MACE-Osaka26 is based on the MACE (Equivariant Message Passing Neural Network) architecture, which strictly maintains physical symmetries such as translation, rotation, and permutation invariance. The core innovation is the total energy alignment technology, which can integrate multi-source data, eliminate systematic biases, improve cross-domain transfer capabilities, and achieve robust prediction of multiple types of materials.

## Core Capabilities and Evidence Support

The key breakthroughs of MACE-Osaka26 include:
1. Covering 97 elements, including rare earth and actinide elements (such as uranium and plutonium);
2. Introducing the HE26 heavy element training dataset to enhance the ability to describe complex compounds;
3. Compared with MACE-Osaka24, the element coverage has expanded from mainly light elements to 97 elements, with more complete actinide support, and the applicable fields have extended to strategic areas such as nuclear materials and rare earth materials.

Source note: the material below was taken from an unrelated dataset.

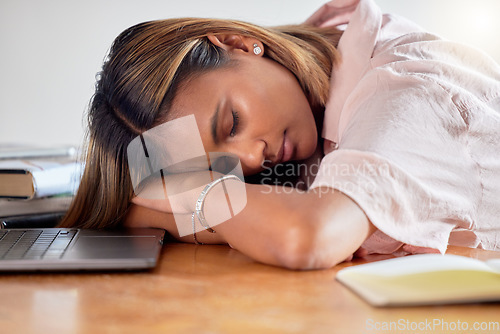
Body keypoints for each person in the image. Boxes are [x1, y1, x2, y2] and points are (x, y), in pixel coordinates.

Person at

## Application Scenarios: Cross-Domain Material Simulation Practices

The model is applicable to multiple scenarios:
- Crystalline materials: Predicting lattice constants, elastic moduli, etc. of metals, semiconductors, oxides, etc.;
- Molecular systems: Studying isolated molecules, gas-phase reactions, and interface processes (such as catalysis and adsorption);
- Energy materials: Simulation of nuclear fuel radiation damage, ion transport in battery materials, design of rare earth catalysts, etc.

## Usage and System Requirements

MACE-Osaka26 provides pre-trained models. The typical workflow is: load the model → prepare input structure → run simulation → analyze results. Hardware requirements: Windows 10+, 8GB+ memory, 500MB+ space, 64-bit processor. It supports users to fine-tune with private data or train custom models from scratch.

## Significance and Outlook: Future Value of Universal MLIP

MACE-Osaka26 breaks the application boundaries of traditional MLIP, lowers the threshold for material research, accelerates candidate material screening and experimental guidance, and helps explore complex systems such as nuclear materials. In the future, it will play an important role in cutting-edge fields such as the Materials Genome Initiative and AI-driven material design.